§ **Data for this task**
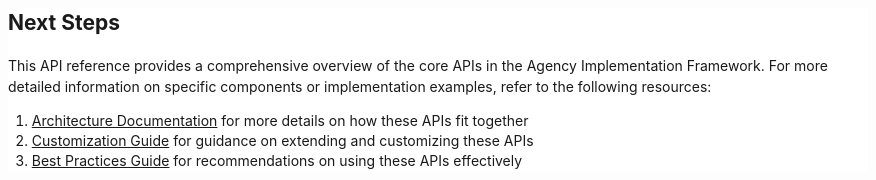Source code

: ## Next Steps

This API reference provides a comprehensive overview of the core APIs in the Agency Implementation Framework. For more detailed information on specific components or implementation examples, refer to the following resources:

1. [Architecture Documentation](../architecture/README.md) for more details on how these APIs fit together
2. [Customization Guide](../customization/README.md) for guidance on extending and customizing these APIs
3. [Best Practices Guide](../best-practices/README.md) for recommendations on using these APIs effectively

§ **What needs to be done**
The line containing "1. [Architecture Documentation](../architecture/README.md)" opens the range, and the last line of the entries closes it; copy that range exactly.

§ **Answer**
1. [Architecture Documentation](../architecture/README.md) for more details on how these APIs fit together
2. [Customization Guide](../customization/README.md) for guidance on extending and customizing these APIs
3. [Best Practices Guide](../best-practices/README.md) for recommendations on using these APIs effectively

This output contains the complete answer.